A CENTRAL MAINE PERSPECTIVE ON THE CAMBRO-ORDOVICIAN GANDER TERRANE
Along the northwestern flank of the CMT, Ordovician black shales and turbidites underlie a Silurian fining-upward sequence. Ribbon limestones are prominent in the central part of the basin. A clastic sequence along the southeast flank (Vassalboro) contrasts only slightly with rocks of the FT, which both coarsen and become increasingly calcareous upward. In the CMT, upright folds with dominantly SE-younging limbs and anticlockwise cleavage typify Acadian dextral transpression; they locally overprint early structures whose vergence is unknown. The FT preserves early SE-vergent structures in the footwall of the Liberty-Orrington thrust.

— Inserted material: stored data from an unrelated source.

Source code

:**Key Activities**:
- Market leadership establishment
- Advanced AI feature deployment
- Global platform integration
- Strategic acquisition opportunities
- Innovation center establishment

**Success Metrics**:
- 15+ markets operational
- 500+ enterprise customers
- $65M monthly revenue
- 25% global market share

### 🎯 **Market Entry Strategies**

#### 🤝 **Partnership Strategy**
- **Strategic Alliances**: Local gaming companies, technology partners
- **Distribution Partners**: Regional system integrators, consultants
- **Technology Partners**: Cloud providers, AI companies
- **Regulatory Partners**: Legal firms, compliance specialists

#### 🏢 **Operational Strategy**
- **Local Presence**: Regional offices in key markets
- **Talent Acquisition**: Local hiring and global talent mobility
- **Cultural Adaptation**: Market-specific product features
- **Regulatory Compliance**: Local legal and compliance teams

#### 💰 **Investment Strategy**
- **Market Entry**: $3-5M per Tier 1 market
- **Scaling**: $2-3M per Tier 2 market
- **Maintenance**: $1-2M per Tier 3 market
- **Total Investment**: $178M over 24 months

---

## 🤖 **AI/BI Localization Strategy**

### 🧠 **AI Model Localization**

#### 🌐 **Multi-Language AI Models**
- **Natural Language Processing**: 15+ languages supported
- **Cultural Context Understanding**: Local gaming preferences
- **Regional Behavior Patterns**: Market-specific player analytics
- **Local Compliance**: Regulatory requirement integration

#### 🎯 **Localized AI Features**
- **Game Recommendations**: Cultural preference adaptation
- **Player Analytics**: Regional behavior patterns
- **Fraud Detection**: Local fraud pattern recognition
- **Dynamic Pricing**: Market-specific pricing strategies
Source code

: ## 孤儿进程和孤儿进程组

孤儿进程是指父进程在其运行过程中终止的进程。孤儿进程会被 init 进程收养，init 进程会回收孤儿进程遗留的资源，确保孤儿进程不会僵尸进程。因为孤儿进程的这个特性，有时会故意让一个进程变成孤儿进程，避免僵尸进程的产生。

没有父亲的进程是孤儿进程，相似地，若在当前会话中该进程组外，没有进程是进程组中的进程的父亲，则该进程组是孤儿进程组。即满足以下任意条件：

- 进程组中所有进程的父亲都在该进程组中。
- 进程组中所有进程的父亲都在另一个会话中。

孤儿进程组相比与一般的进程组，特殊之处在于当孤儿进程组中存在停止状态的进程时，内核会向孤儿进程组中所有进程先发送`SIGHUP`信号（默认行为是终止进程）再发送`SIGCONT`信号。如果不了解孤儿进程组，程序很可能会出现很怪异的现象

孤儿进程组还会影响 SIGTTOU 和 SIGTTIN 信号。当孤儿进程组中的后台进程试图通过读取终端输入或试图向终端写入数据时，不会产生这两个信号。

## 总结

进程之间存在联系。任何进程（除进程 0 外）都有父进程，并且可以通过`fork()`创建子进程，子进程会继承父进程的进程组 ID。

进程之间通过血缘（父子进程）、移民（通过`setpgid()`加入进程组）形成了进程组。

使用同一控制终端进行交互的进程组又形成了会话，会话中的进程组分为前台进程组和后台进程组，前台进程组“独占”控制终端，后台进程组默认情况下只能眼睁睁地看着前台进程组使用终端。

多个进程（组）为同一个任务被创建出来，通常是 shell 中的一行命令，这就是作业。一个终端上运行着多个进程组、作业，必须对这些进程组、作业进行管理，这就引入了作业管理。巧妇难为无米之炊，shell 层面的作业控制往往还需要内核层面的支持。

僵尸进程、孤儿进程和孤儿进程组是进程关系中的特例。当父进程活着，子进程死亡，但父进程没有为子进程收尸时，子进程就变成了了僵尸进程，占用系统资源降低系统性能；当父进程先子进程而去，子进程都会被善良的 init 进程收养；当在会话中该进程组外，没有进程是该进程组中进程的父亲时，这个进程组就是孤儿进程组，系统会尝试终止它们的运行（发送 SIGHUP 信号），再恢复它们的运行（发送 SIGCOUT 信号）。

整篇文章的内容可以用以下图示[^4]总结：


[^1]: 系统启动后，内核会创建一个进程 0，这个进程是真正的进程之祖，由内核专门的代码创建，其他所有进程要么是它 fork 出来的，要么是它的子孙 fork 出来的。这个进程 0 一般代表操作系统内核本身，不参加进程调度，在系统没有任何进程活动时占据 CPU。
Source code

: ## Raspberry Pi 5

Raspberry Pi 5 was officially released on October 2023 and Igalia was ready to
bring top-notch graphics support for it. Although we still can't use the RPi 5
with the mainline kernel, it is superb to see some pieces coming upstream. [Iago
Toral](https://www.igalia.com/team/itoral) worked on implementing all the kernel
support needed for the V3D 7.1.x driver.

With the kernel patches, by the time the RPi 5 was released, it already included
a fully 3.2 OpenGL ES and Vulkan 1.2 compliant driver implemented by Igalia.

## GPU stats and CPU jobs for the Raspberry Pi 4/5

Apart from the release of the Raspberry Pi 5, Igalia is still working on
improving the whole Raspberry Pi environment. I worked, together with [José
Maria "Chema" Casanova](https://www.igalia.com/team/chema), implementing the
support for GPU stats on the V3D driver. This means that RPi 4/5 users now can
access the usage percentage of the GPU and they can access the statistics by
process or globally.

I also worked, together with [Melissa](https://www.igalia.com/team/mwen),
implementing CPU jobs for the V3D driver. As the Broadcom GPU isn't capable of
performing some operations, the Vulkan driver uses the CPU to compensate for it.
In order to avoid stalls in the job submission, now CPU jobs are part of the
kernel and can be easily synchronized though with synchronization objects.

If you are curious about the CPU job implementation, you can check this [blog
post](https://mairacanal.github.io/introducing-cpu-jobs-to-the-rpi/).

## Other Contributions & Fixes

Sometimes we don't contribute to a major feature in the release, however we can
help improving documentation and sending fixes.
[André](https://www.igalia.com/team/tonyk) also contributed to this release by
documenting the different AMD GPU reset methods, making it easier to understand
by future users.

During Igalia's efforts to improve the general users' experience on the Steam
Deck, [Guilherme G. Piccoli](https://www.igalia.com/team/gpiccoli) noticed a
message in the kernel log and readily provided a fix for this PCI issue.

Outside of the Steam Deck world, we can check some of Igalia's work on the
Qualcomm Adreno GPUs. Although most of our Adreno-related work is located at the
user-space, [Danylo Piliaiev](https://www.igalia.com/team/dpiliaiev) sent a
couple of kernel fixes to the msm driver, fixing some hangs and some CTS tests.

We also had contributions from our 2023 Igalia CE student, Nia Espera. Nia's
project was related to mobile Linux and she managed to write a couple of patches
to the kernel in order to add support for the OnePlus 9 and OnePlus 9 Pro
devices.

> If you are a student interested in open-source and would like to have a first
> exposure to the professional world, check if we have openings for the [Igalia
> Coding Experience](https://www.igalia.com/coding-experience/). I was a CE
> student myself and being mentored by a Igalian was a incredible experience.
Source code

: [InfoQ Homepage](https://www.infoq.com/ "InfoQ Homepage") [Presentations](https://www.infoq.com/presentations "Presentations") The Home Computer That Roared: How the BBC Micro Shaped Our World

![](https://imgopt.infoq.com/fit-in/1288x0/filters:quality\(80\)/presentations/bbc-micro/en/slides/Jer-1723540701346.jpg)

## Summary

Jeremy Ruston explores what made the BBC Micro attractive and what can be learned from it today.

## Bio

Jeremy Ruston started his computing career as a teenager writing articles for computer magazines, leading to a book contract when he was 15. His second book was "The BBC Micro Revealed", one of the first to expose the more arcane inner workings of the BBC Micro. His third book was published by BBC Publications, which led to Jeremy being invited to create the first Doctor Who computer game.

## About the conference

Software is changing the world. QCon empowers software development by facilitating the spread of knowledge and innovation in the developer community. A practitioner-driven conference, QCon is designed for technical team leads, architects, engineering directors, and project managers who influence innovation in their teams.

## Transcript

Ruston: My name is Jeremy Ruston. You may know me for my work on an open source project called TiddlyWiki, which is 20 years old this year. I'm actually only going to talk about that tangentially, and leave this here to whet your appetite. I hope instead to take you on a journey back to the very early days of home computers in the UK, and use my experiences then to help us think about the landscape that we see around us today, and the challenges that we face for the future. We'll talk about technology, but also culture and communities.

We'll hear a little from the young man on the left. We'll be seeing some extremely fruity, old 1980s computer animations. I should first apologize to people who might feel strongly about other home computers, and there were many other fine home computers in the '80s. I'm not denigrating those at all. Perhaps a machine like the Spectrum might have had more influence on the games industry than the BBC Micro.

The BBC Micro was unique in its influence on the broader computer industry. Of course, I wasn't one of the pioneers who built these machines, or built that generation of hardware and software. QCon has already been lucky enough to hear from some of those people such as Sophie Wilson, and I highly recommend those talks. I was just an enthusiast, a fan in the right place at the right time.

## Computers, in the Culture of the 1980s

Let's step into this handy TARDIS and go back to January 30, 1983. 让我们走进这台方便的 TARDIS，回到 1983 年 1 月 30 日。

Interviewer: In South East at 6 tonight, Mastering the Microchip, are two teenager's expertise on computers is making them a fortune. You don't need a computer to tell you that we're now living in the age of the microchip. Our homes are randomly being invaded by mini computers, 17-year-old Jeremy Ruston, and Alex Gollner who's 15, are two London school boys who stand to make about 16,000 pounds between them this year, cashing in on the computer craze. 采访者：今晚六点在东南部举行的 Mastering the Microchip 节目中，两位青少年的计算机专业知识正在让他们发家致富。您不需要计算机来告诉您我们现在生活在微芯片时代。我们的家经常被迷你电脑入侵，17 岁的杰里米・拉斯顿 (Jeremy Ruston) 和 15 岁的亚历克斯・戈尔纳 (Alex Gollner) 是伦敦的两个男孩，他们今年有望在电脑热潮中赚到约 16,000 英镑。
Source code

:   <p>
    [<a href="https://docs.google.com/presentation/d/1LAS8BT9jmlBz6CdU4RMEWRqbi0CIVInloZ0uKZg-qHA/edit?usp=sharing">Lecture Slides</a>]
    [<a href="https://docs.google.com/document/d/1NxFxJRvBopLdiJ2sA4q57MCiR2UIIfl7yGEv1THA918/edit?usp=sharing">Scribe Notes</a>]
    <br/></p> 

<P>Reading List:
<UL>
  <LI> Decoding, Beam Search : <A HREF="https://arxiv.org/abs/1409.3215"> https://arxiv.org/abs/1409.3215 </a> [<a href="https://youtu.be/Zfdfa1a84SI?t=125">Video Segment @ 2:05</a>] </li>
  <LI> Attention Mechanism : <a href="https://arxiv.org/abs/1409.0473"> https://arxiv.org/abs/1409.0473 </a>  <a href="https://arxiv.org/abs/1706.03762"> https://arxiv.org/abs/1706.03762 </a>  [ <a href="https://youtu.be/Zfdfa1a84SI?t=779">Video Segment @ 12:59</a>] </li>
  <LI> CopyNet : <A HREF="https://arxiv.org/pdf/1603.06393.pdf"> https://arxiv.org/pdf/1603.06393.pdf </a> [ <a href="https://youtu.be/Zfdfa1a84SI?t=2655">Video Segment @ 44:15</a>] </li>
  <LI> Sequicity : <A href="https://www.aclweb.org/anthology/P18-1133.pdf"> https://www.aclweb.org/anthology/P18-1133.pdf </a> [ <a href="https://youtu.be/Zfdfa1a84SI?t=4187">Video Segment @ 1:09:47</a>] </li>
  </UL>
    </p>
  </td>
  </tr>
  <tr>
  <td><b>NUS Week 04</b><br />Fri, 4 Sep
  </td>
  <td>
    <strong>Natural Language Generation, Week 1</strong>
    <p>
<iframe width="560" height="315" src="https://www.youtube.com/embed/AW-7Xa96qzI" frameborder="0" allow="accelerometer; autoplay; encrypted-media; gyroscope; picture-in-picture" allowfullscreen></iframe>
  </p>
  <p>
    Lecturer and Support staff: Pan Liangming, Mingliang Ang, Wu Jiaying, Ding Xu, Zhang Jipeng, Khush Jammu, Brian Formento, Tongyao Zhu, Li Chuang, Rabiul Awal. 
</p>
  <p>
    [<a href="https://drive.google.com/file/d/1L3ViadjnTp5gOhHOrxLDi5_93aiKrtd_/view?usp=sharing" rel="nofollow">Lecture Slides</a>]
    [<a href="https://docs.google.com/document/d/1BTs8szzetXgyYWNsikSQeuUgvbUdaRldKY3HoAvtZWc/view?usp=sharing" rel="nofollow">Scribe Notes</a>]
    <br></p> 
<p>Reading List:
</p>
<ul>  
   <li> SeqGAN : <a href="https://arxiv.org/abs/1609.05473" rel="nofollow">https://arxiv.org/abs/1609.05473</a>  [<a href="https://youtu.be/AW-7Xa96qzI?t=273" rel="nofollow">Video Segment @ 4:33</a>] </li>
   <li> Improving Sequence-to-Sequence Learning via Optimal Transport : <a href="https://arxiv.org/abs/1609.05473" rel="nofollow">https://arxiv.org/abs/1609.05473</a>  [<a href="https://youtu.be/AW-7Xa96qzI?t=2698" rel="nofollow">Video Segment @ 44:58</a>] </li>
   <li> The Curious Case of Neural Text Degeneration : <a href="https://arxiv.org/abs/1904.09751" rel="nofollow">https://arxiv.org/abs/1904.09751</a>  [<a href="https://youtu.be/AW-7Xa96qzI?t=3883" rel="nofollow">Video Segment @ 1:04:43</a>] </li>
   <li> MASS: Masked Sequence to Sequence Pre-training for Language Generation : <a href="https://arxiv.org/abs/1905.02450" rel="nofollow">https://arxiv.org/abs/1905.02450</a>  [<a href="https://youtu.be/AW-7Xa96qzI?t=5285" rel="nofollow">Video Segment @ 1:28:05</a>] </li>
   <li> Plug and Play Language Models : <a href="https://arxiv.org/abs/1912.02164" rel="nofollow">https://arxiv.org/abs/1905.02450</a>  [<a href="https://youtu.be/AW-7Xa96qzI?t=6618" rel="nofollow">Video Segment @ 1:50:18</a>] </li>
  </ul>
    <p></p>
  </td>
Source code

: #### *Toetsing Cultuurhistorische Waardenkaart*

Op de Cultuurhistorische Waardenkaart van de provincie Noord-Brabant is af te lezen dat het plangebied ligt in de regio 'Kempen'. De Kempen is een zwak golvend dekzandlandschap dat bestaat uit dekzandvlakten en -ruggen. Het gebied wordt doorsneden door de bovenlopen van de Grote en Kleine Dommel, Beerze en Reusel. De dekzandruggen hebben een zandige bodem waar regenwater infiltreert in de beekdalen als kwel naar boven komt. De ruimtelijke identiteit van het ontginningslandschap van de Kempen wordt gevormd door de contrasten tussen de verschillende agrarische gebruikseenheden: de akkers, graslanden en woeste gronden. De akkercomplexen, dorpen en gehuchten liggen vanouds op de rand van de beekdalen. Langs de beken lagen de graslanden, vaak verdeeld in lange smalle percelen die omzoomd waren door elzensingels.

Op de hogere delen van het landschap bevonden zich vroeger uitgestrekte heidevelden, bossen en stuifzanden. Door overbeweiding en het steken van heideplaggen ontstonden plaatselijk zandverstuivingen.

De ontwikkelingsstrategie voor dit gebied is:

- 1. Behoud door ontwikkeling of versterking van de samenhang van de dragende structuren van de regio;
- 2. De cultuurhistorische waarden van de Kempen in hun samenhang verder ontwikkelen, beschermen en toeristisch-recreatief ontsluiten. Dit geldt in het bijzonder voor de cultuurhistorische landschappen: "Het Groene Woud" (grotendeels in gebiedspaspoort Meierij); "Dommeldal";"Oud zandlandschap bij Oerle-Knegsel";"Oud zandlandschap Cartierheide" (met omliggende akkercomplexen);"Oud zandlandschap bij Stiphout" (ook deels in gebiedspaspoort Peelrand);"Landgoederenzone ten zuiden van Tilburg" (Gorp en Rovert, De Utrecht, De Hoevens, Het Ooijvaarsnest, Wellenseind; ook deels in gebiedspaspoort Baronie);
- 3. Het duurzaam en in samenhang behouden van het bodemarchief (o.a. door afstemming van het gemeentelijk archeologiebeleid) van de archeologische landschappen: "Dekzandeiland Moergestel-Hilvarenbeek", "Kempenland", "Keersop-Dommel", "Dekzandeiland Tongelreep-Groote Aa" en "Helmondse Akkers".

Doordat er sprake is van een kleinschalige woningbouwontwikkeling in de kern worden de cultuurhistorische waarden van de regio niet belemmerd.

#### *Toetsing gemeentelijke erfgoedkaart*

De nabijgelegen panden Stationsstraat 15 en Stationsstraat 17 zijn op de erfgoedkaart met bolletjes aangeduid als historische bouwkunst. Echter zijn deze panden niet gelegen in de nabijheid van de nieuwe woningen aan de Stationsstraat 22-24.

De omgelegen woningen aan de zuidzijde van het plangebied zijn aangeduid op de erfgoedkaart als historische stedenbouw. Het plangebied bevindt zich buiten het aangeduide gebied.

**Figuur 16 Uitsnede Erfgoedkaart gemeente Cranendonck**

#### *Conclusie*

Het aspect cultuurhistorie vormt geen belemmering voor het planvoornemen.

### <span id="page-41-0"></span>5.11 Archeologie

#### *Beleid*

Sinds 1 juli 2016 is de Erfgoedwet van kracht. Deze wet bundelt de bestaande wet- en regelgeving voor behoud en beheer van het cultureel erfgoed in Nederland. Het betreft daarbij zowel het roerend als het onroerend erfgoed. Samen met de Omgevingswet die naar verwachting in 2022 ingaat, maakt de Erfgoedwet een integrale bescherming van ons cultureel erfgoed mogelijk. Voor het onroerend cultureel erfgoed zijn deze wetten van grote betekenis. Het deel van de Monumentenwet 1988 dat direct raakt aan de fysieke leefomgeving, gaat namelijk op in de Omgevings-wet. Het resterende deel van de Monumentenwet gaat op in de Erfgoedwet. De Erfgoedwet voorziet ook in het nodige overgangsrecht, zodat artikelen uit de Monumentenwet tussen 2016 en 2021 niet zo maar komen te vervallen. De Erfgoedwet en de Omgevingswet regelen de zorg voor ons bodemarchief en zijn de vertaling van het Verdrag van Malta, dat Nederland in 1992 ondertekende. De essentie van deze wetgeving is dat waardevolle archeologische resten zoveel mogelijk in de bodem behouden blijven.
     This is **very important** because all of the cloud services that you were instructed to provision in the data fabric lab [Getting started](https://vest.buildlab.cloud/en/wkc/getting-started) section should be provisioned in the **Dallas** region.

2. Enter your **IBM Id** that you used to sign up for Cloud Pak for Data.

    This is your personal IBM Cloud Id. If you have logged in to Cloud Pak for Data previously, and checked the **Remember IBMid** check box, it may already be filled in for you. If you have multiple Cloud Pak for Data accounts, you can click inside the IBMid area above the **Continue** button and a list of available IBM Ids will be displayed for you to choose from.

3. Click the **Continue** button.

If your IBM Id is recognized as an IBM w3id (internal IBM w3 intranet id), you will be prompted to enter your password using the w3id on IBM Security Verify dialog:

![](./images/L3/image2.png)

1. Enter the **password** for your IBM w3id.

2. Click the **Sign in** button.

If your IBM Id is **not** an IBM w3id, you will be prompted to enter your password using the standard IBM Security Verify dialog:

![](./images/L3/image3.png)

Ganderia separated from Gondwana either because of its back-arc position or due to ridge jump. In the Early Ordovician, spatially heterogeneous ophiolite obduction (Penobscot orogeny) consolidated the terrane, which was then fragmented and dispersed following subduction polarity reversal. Hurricane Mountain mélange marks the site of Late Ordovician arc-arc collision (Popologan-Boil Mountain). Salinic convergence, related to a sub-Laurentian near-flat slab (short-lived Attean-Point aux Trembles arc), brought the distal, northern Gander and main southern block (St. Croix and its Ellsworth allochthon) together along the LO (Dog Bay) Line by 424 Ma. Timor-like uplift shed sediments northwestward and caused Late Silurian black shale deposition farther northwest. Finally, the Acadian foreland basin migrated northwestward behind the Coastal Volcanic Belt and Gander-Avalon suture in the Gulf of Maine. The best modern analog of the Gander terrane is the New Caledonia-Norfolk Ridge microcontinent, which locally experienced intra-oceanic ophiolite obduction and whose complex evolution has just begun.